Tracks

Frog Eyes: "A Flower in a Glove"

(2010)

By Sam Donsky | 15 February 2010

I appreciate my own familiarity with bullshit enough to feel bad about suggesting this, but perhaps it is a simple calculus for Frog Eyes: in the moments when Carey Mercer feels completely honest, his band sounds kind of ordinary. In the moments when Carey Mercer feels esoteric on purpose—when he fronts mythological, shoots from the dick, soft-shoes himself off a ledge toward abstraction—his band sounds kind of astonishingly good. Kids: earmuffs! There is no lesson here.

“Bushels,” off 2007’s Tears of the Valedictorian, is an obvious touchstone for this latter pose. Frog Eyes’ best moment to date, it’s a song compounded with the blueprint of a band aiming high: an applicable, listenable stroke of genius on everything from the relationship between fathers and sons to whether London is that dreary all of the time to whether guitars equal machismo anymore. It is music stuffed with ideas to the absolute brim, and a reminder of how dumb the word “pretentious” can be when it wants. It’s how “All My Friends” might sound if New York actually was the whole universe. Also, yeah, it’s nine minutes long.
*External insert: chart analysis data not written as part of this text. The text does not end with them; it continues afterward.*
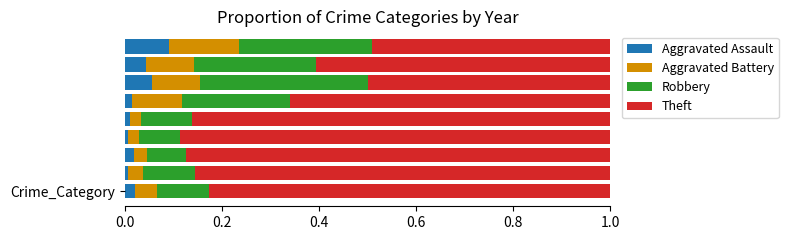

How many distinct data groups are displayed?

4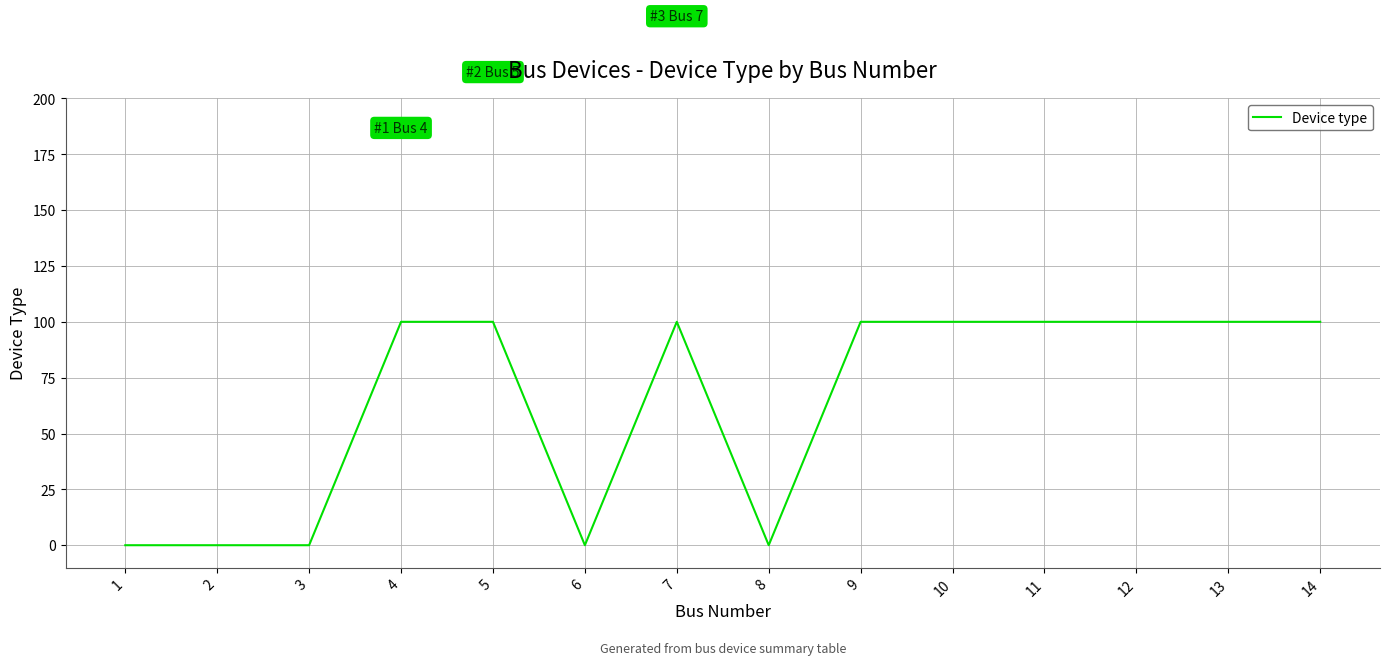

Is it true that the value at 3 is -55?

False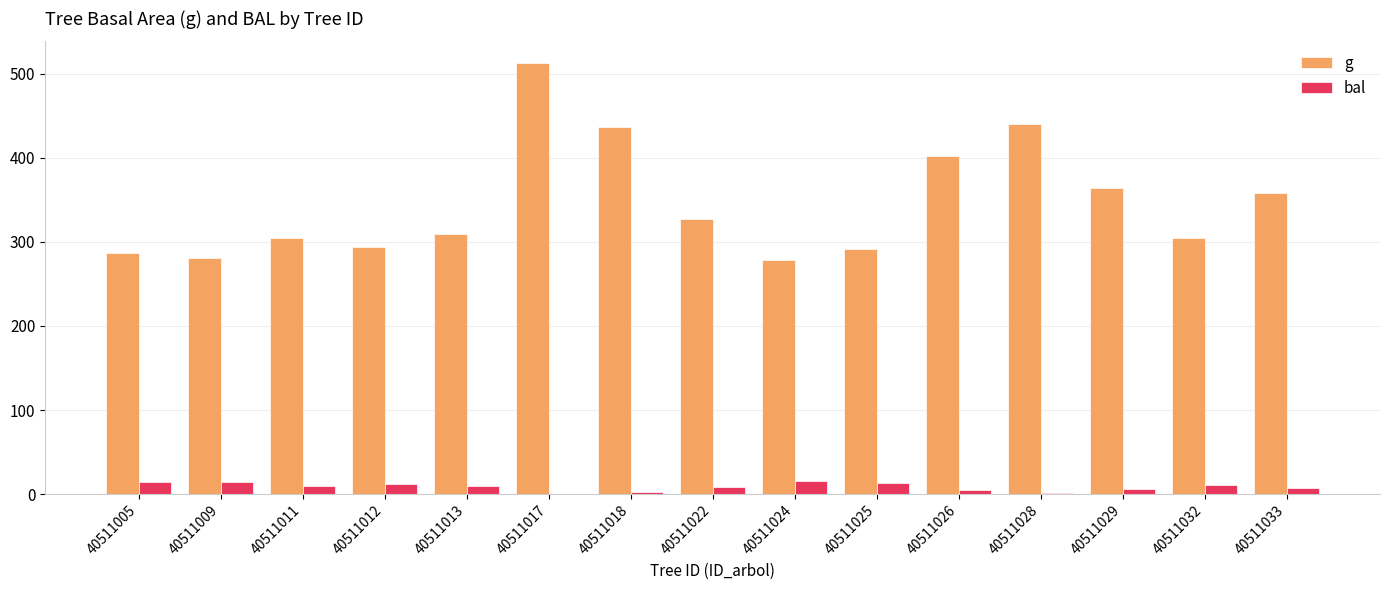

At which label does bal first exceed 9?

40511005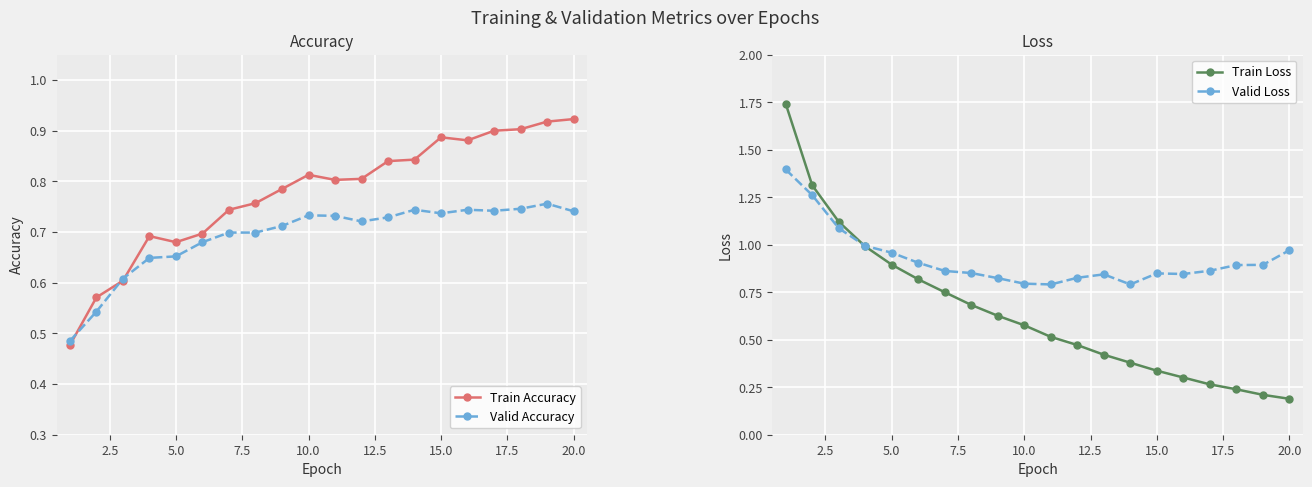

Reading left to right, what are all the values shown in this chart?

Train Accuracy: 0.5	0.6	0.6	0.7	0.7	0.7	0.7	0.8	0.8	0.8	0.8	0.8	0.8	0.8	0.9	0.9	0.9	0.9	0.9	0.9
Valid Accuracy: 0.5	0.5	0.6	0.6	0.7	0.7	0.7	0.7	0.7	0.7	0.7	0.7	0.7	0.7	0.7	0.7	0.7	0.7	0.8	0.7
Train Loss: 1.7	1.3	1.1	1.0	0.9	0.8	0.8	0.7	0.6	0.6	0.5	0.5	0.4	0.4	0.3	0.3	0.3	0.2	0.2	0.2
Valid Loss: 1.4	1.3	1.1	1.0	1.0	0.9	0.9	0.9	0.8	0.8	0.8	0.8	0.8	0.8	0.8	0.8	0.9	0.9	0.9	1.0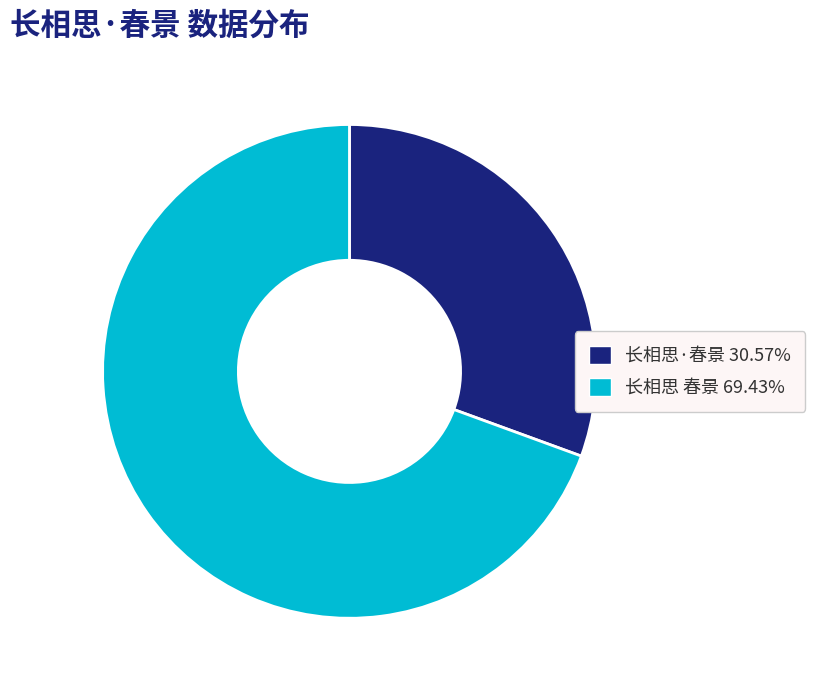

Is 长相思 春景 the majority of the pie?

Yes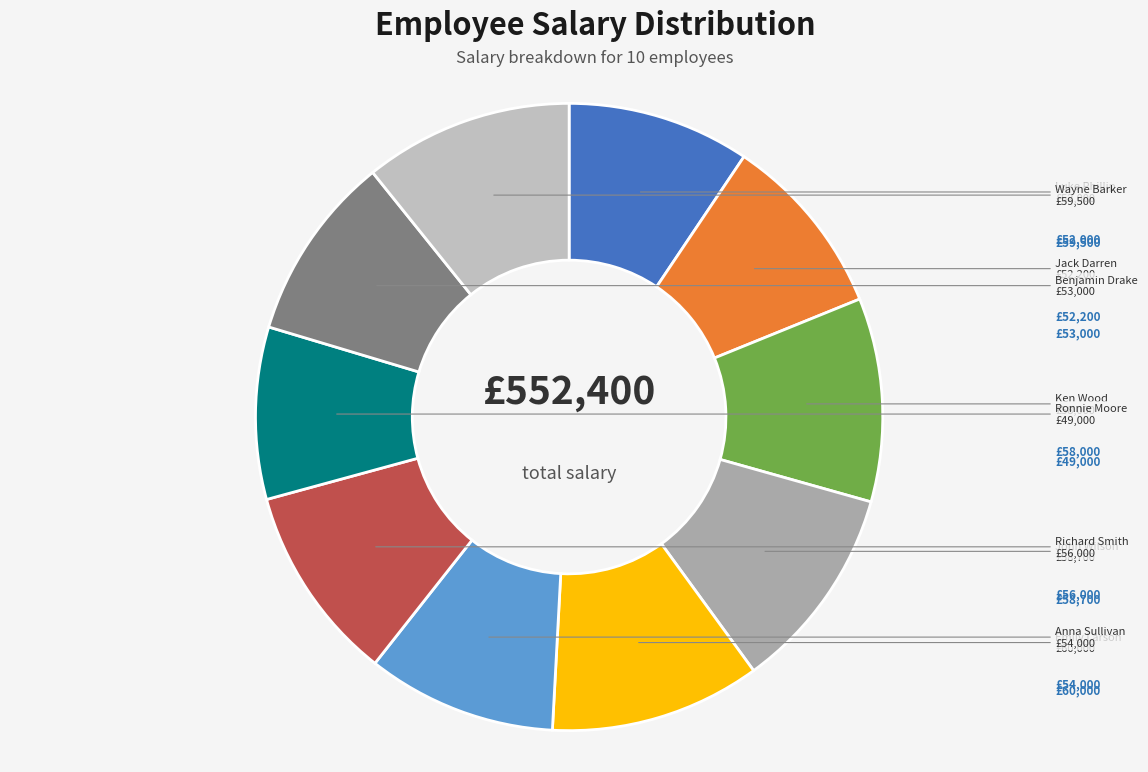

Between Richard Smith and Luke Phillip, which is larger?

Richard Smith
While “A Flower in a Glove” is perhaps not quite a sequel to “Bushels,” it certainly comes off as its spiritual kin. Another nine-minute epic, it feels similarly defined by the language of ebb-and-flow. The song’s first minute-plus rides a descendant vocal melody onto a backdrop of (what my caps-lock likes to call) A LOT OF GUITAR. “I shall weep for love, I shall weep for love / You will always need a saint, a flower in a glove,” Mercer shouts, sings, fucks an irony, makes earnest to the max. And yet by the end of the verse things are almost a cappella. “A night made for the raising of your glass,” he announces, and like the best toasts Mercer’s is both brilliant and strange.

Soft / Hard / Repeat scarcely does “A Flower in a Glove” justice: one never feels manipulated by these shifts; its calmer moments are no less the punch-line than its fiercest. In a way, Mercer’s control over his band’s chaos simply becomes part of the narrative. “Did you ever think of a bad idea? / Oh man, no no no no no no no no,” he insists, an irony finally seeping through. And then it hits you: nine minutes is a lot of minutes. For the sake of authority, one claims what one must.